Sapelo Island is accessible only by a 30-minute ferry ride, and by most descriptions, it is a study in serenity and calm — Spanish moss, magnolia trees, white sand beaches along the Atlantic coast.
It also stands out for the history of the people who live there and the culture they have preserved.
The community of Hogg Hummock (aka Hog Hammock) is believed to be among the last intact Gullah Geechee communities in the country. Sapelo Island is part of the federally recognized 12,000-square-mile Gullah Geechee Cultural Heritage Corridor that stretches from Florida to North Carolina.
Hog Hammock was once home to more than 500 residents descended from enslaved people whose isolation on the island enabled them to sustain cultural traditions — language, craftsmanship, food — carried from West Africa. That number has since dwindled to fewer than 30 descendants.
The coast is rife with development and gentrification, and generations of Geechee have spent almost a half-century in an existential fight to preserve the home and culture of their ancestors.
Late last year, residents won million-dollar settlements from the state and McIntosh County to remedy decades of neglect and lack of infrastructure on the island.
The county reduced the trash taxes since Hog Hammock residents dump their own trash. The island will gain a helipad for emergencies as well as a fire/ambulance truck for the community, which it did not have previously. The senior center will also be restored, said Reginald Hall, a descendant who lives in Hog Hammock.

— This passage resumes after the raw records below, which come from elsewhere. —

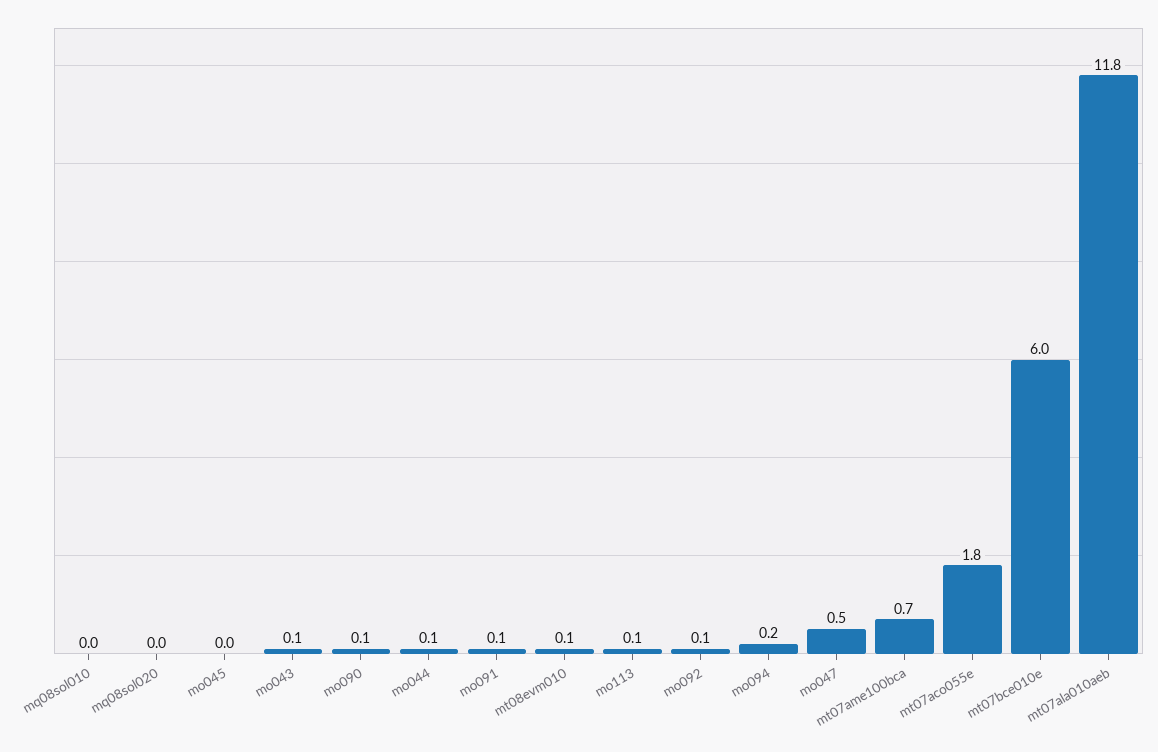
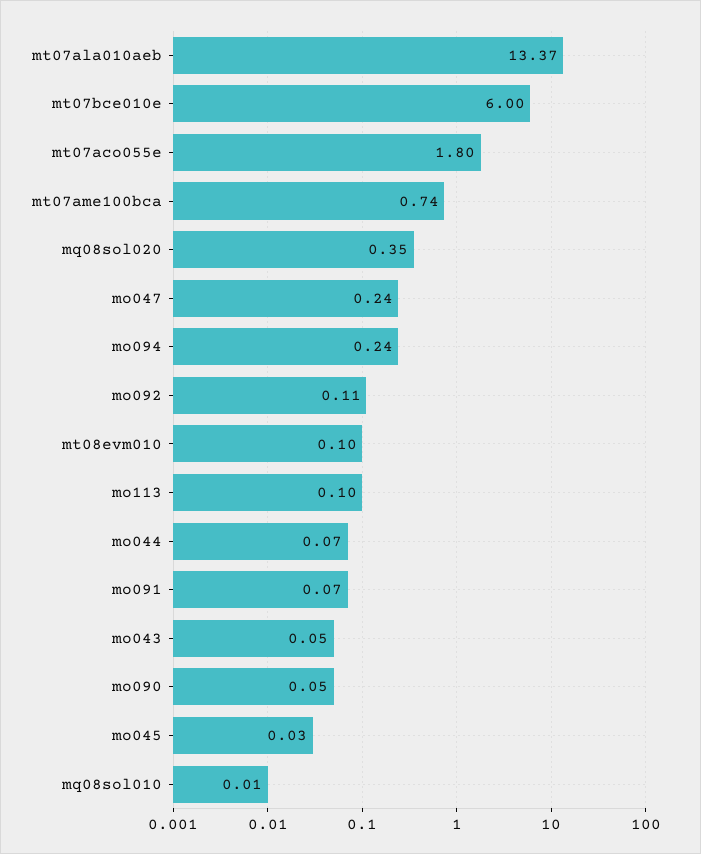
  {
    "mq08sol010": 0.01,
-   "mq08sol020": 0,
+   "mq08sol020": 0.35,
    "mo045": 0.03,
    "mo043": 0.05,
    "mo090": 0.05,
    "mo044": 0.07,
    "mo091": 0.07,
    "mt08evm010": 0.1,
    "mo113": 0.1,
    "mo092": 0.11,
    "mo094": 0.24,
-   "mo047": 0.5,
+   "mo047": 0.24,
    "mt07ame100bca": 0.74,
    "mt07aco055e": 1.8,
    "mt07bce010e": 6,
-   "mt07ala010aeb": 11.8
+   "mt07ala010aeb": 13.37
  }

Residents were compensated for improper tax assessments and given a three-year tax freeze after some residents battled past tax increases as high as 1,000%. But months after settling the lawsuit, Sapelo residents were surprised to learn of new legislation that once again may threaten their way of life and small measure of self-governance.

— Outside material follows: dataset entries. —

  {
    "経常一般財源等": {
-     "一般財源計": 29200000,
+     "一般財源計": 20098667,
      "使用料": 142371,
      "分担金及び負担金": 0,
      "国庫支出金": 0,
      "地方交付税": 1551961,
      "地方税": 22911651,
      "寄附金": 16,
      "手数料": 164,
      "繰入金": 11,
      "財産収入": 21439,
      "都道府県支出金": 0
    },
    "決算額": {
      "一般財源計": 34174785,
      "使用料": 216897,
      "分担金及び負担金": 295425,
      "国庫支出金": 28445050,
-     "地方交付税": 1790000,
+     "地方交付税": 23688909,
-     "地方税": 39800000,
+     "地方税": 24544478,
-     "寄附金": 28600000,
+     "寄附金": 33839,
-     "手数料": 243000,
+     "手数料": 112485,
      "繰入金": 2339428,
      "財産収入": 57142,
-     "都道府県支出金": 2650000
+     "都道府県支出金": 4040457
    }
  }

“I don’t see the lawsuit as a victory,” said JR Grovner, also a descendant who lives on the island. “It is a step forward but not a victory. We are long past where we should be.”
The Sapelo Island Heritage Authority was created in 1983 to protect the Hogg Hummock community and keep it intact for future generations, but residents say they haven’t seen that happening. The authority votes on community issues and gets first right of refusal on land for sale.

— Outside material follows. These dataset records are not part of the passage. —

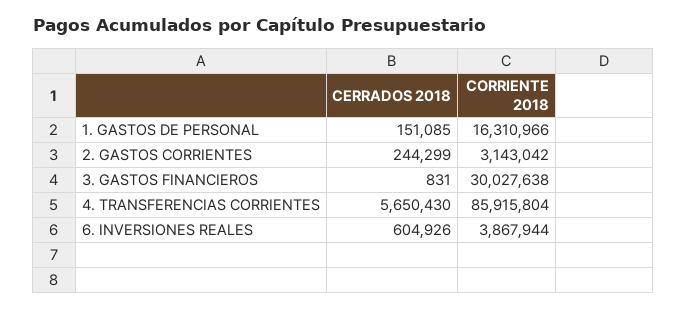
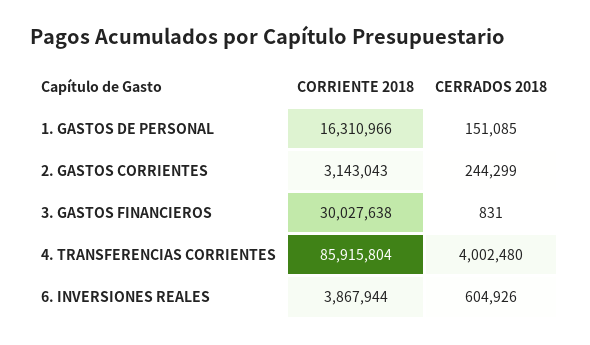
  {
    "CERRADOS 2018": {
      "1. GASTOS DE PERSONAL": 151085,
      "2. GASTOS CORRIENTES": 244299,
      "3. GASTOS FINANCIEROS": 831,
-     "4. TRANSFERENCIAS CORRIENTES": 5650430,
+     "4. TRANSFERENCIAS CORRIENTES": 4002480,
      "6. INVERSIONES REALES": 604926
    },
    "CORRIENTE 2018": {
      "1. GASTOS DE PERSONAL": 16310966,
-     "2. GASTOS CORRIENTES": 3143042,
+     "2. GASTOS CORRIENTES": 3143043,
      "3. GASTOS FINANCIEROS": 30027638,
      "4. TRANSFERENCIAS CORRIENTES": 85915804,
      "6. INVERSIONES REALES": 3867944
    }
  }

But House Bill 273, which has been making its way through the Legislature, would change the composition of the five-member board. The commissioner of the Department of Natural Resources would become chairman, the governor would move from chairman to vice chair with authority to appoint someone in his stead, and a seat previously held by the commission on human relations would go to a resident.
But a resident is not the same as a descendant, which worried members of the Geechee community.
A recent language change in the bill ensured that at least two resident descendants would have a seat on the board as they do at present, but left open the question of whether the governor’s appointee must be an elected official who can be held accountable for his or her actions.
“They made a fancy move to pass the House bill without any discussion with the people that this Heritage Authority covers,” Hall said. “This is our land but they have had purview over it as the authority since 1983.”
Their worries are justified, according to a 2021 article in Sage Journals which documents tactics that individuals and institutions have used to dispossess Black Sapelo residents of land from 1802 to present.
In the early 20th century, coastal Georgia began to shift from a place of labor to a place where prominent families decamped for pleasure. Through a series of transactions too lengthy to outline here, Sapelo Island became majority owned by individuals, one of whom’s widow would sell all the land, including land acquired by coercion of Black residents, to the state of Georgia in 1976. Today, the state owns 97% of the island and prioritizes conservation for game management and hunting.
The Geechee people know that losing land means losing culture. They know Hilton Head was once the site of the first freedmen’s community in the country before it became a privatized playground. They know Geechee-owned land confiscated by the U.S. Army became Harris Neck National Wildlife Refuge rather than being returned to the residents as promised.
There are ways to protect the culture of the Geechee community — most of which involve allocation of funds to support small businesses, infrastructure, community-oriented development, etc. — but that requires putting the interests of people and their history over private property and business, and for some, the lure of this coastal paradise is too difficult to resist.